The Importance of Appreciation

Would it surprise you to know that the top two complaints at work are also the top two complaints at home?  When working with businesses, it will not take a lot of time before you will discover that the lack of good communication is the number one complaint by employees.  I also work with a lot of couples, and likewise the number one thing they want to address is the improvement of their communication.  For a recent blogpost on communication, you can click here.  

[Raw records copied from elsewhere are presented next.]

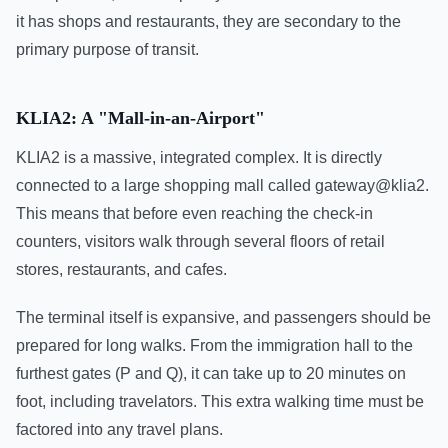
it has shops and restaurants, they are secondary to the
primary purpose of transit.
KLIA2: A "Mall-in-an-Airport"
KLIA2 is a massive, integrated complex. It is directly
connected to a large shopping mall called gateway@klia2.
This means that before even reaching the check-in
counters, visitors walk through several floors of retail
stores, restaurants, and cafes.
The terminal itself is expansive, and passengers should be
prepared for long walks. From the immigration hall to the
furthest gates (P and Q), it can take up to 20 minutes on
foot, including travelators. This extra walking time must be
factored into any travel plans.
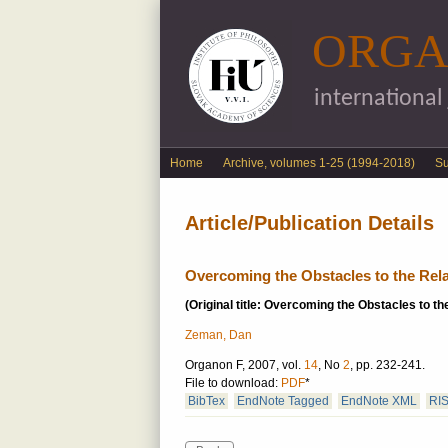
ORGA
international
English menu
Home
Archive, volumes 1-25 (1994-2018)
S
Article/Publication Details
Overcoming the Obstacles to the Relat
(Original title: Overcoming the Obstacles to the
Zeman, Dan
Organon F, 2007, vol.
14
, No
2
, pp. 232-241.
File to download:
PDF
*
BibTex
EndNote Tagged
EndNote XML
RI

Once communication gets addressed, the next universal complaint is that a showing of appreciation, or giving thanks, is oftentimes lacking.  The single highest driver of engagement, in the workplace or at home, is whether or not people feel that others are genuinely interested in their wellbeing.  In businesses, appreciation creates the feelings of security (commitment) within the employee, which gives them the safety to do their best work, and the belief (trust) that they can move up the corporate ladder if they so desire because they are identified for the work they do.  In relationships it follows a slightly different playbook, yet is an important cog in building trust (belief) and commitment (security) that builds a lifelong foundation for the relationship.  

When studying workplace environments and early childhood development, one commonality among them is that positivity breeds positivity while negativity breeds negativity.  Positive reinforcement is a stronger behavior modifier than any type of punishment or threat.  The quickest and most efficient way to breed positivity in your relationship at work or at home is to focus on the positive and share your appreciation for it.  

This holiday season, as we remember the things we are thankful for and the one’s we are with, show some appreciation to your coworkers and family.  This is called the Positive Sentiment Override (PSO).  The Gottman Institute has found that in healthy, happy marriages, the PSO is a ratio of 20:1 positive statements to negative; in unhealthy, unhappy marriage, the PSO is a ratio of almost 1:1.  That’s a drastic difference!  Similar studies have been done in the workplace.  Researcher Marcial Losada has found that among high-performing teams, the expression of positive feedback (or PSO) outweighs that of negative feedback by a ratio of 5.6 to 1.  In low-performing teams, that ratio becomes a negative floor level of .36 to 1.  People are people, and there seems to be an anthropological wiring where they need more signs of appreciation to do their best work; whether in the workplace or at home.    

Showing appreciation might be a “muscle” that you haven’t used much in the past, especially in the workplace, so it might feel awkward at first; but like all muscles, you can develop it over time to feel natural and normal.  

Four easy things you can do to show appreciation:

  1. Notice their basic contributions and let them know you noticed.
  2. Say “thank you” both publicly and privately.
  3. Ask for their input and contribution to decisions that need to be made.
  4. Share with them mistakes and lessons you learned the hard way.

Have you been a part of the solution to making your relationships and cultures better, or part of the problem?  How have you shown your appreciation for those around you?